Now, don’t get me wrong – the cyber threat landscape and the potential attacks that we know can – and will – occur are scary. And this narrative sells to the media! Nothing makes a better story than predicting doomsday.
But does this sell to your target audience? Ask yourself whether predicting the end of the world will help you sell email security software or DevSecOps tools? In most instances, the answer will be no.
The end of the world as we know it doesn’t make enterprise sales. Instead, you need messaging and stories across your content marketing and PR that create urgency around your solution without being alarmist. But how can you do it?
Start with the problem you’re solving
What sells is the problem you are solving. When determining which stories you want to engage with and tell, always start with the challenges your solution overcomes. Sometimes this will be alarming – as a cyber vendor or service provider, your mission is to stop the very serious outcomes of cyberattacks, whether that be a data breach, disruption to services, reputational damage or fines. But focusing on the tangible concerns of your audience and coming from a point of credible expertise will help you show the alarming without being alarmist.

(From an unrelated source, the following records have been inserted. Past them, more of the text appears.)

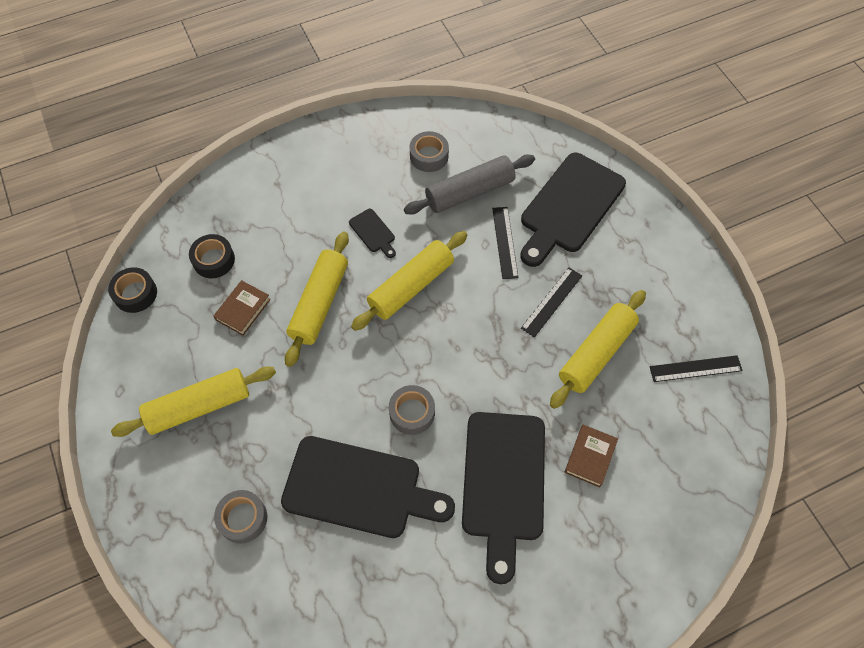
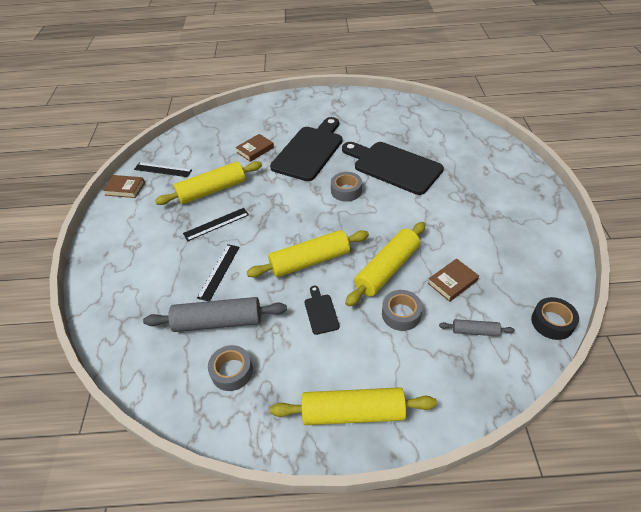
camera: 155 degrees left, 15 degrees down
(199, 406) = (494, 228): yellow rolling pin -> yellow rolling pin (353, 412)
(214, 260) = (475, 331): black tape -> grey rolling pin
(243, 518) = (468, 169): grey tape -> grey tape (401, 314)
(570, 207) = (148, 283): black cutting board -> none
(715, 318) = (125, 188): none -> brown book

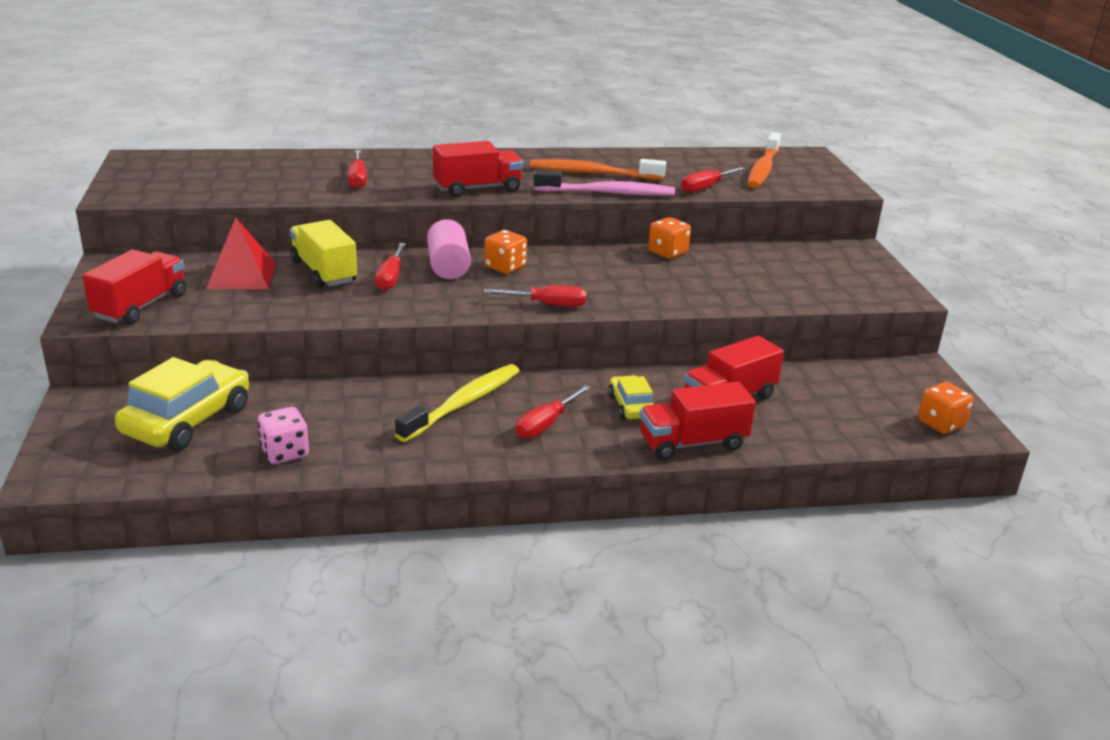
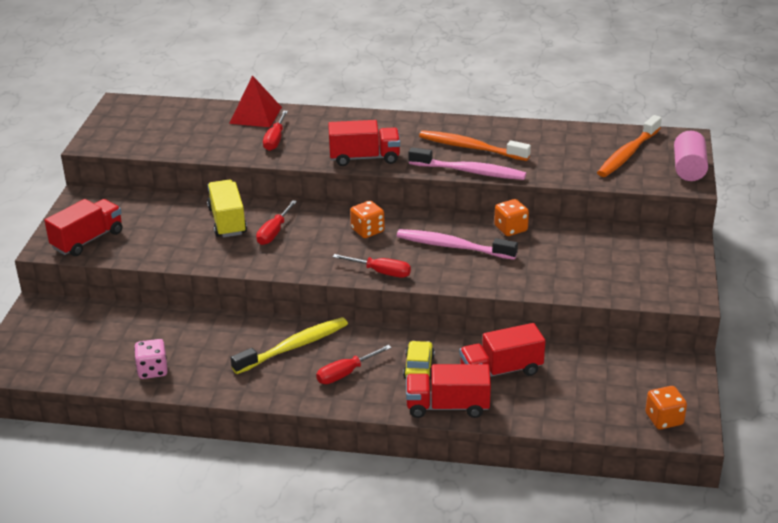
camera: 20 degrees right, 5 degrees up
(187, 420) = (99, 334): yellow car -> none
(241, 275) = (167, 218): red pyramid -> red pyramid (255, 115)
(448, 266) = (323, 225): pink cylinder -> pink cylinder (688, 169)
(614, 273) = (452, 246): none -> pink toothbrush
(705, 188) = (559, 172): red screwdriver -> none

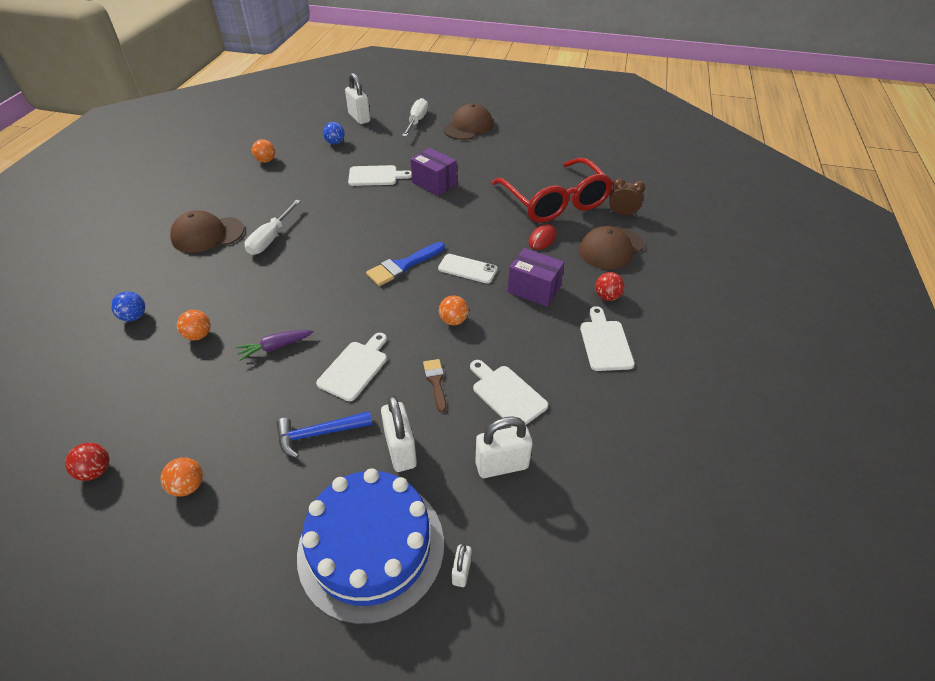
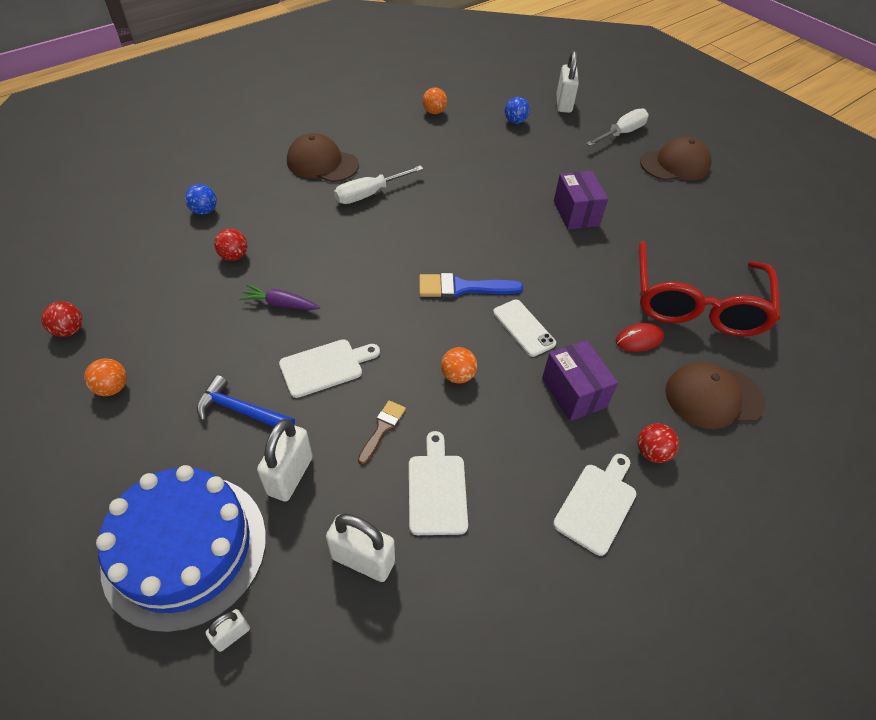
camera: 35 degrees right, 5 degrees up
(198, 335) = (234, 256): orange ball -> red ball
(376, 176) = (523, 176): white cutting board -> none
(622, 214) = (770, 362): brown clock -> none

Engage with the right news
News hijacking is at the heart of any good cybersecurity PR programme. And if your PR team isn’t actively spotting and jumping on breaking news, I’d ask what they are doing. It’s a great opportunity to show your expertise and educate on issues while they’re in the public eye. But be careful about which stories you are jumping on. If it’s not an area where you have experience or authority, you’re at risk of ambulance chasing. This might drive up your coverage volume and Share of Voice, but it won’t improve your prospective or current customers’ understanding of your offering and how you can help them.

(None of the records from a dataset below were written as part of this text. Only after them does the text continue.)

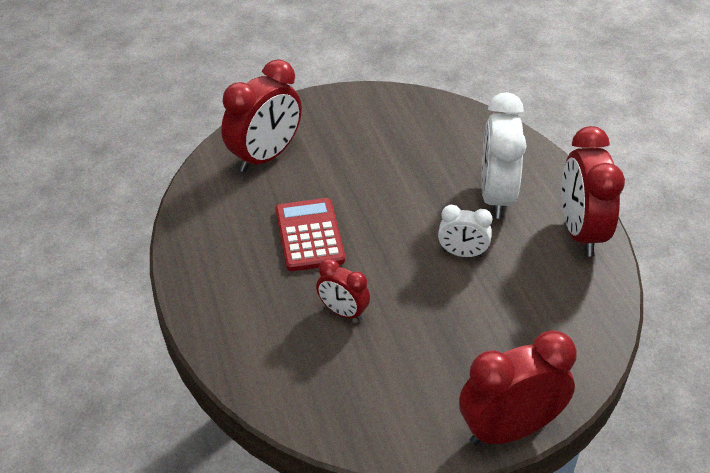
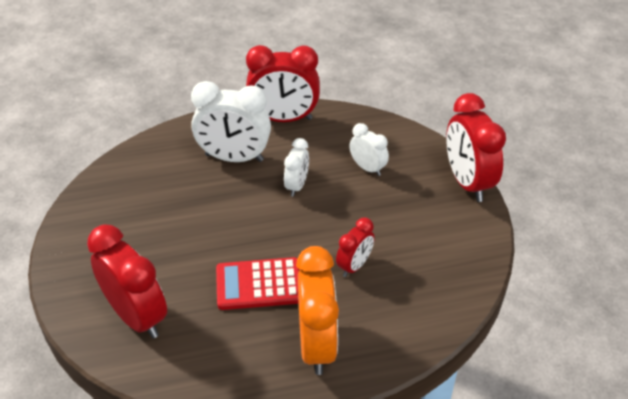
camera: 85 degrees left, 0 degrees up
(234, 286) = (317, 344): none -> orange clock
(510, 319) = (367, 168): none -> white clock

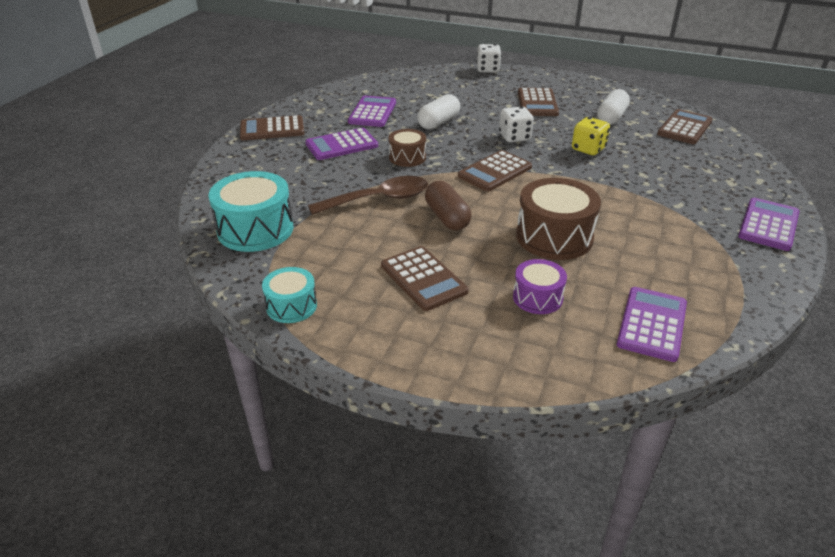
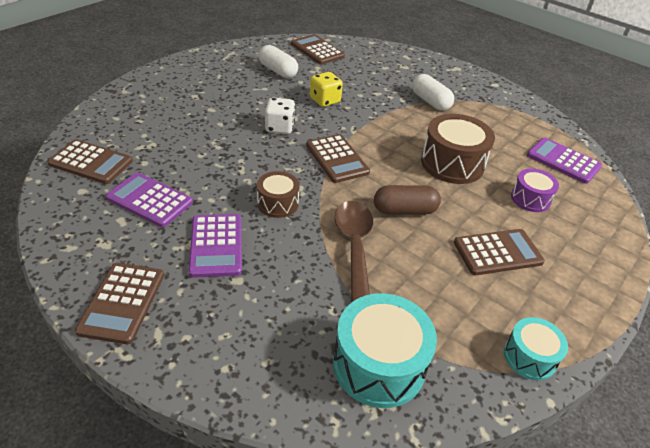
camera: 75 degrees left, 5 degrees up
(438, 122) = (214, 161): white capsule -> white capsule (430, 102)
(488, 69) = (117, 94): white dice -> none
(537, 103) = (221, 93): brown calculator -> brown calculator (91, 162)
(768, 225) = (461, 76): purple calculator -> none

Explain the cyber risk of new technologies
Highlighting the cybersecurity risks of new technologies is a great way to tap into trending stories to create a new sense of urgency for your solution. The most recent example is the the monumental rise in interest around Generative AI over the past six months. Google Trends’ web search data for the term illustrates the current hype:
But to avoid being alarmist, try to make your explanation and advice as tangible as possible. For example, we saw security researchers explain how ChatGPT is capable of generating malicious code.
Another example I previously worked on with a client was highlighting the growing risk of steganography – where information is concealed in the pixels of images. We stegged an article written by the publication we were pitching into a “cyber stock image” to demonstrate how undetectable the threat of stegged malware in images is. This approach meant that the journalist and their audience could see the risk with their own eyes!
Humanise the impact of the cyberattack
Cybersecurity professionals are operating in a high pressure environment. Research we conducted with a client into the impact on cyber professionals in CNI found that more than half of British respondents reported that it had lead to low morale at work, with one third citing feelings of burnout.
Remember the need for your solution goes beyond preventing the attack. It’s how you can simplify or alleviate employees’ workload to make the risk more manageable. So, bring this forward in your communications. Talk about the human impact on cybersecurity professionals – whether that’s aligned to the problem you’re solving, unfolding news and events, or the risks relating to new technologies.
Speaking to the urgency in human terms will help you show that you don’t just understand the topic, but you understand the impact on your target audience. All without making it seem like the end of the world.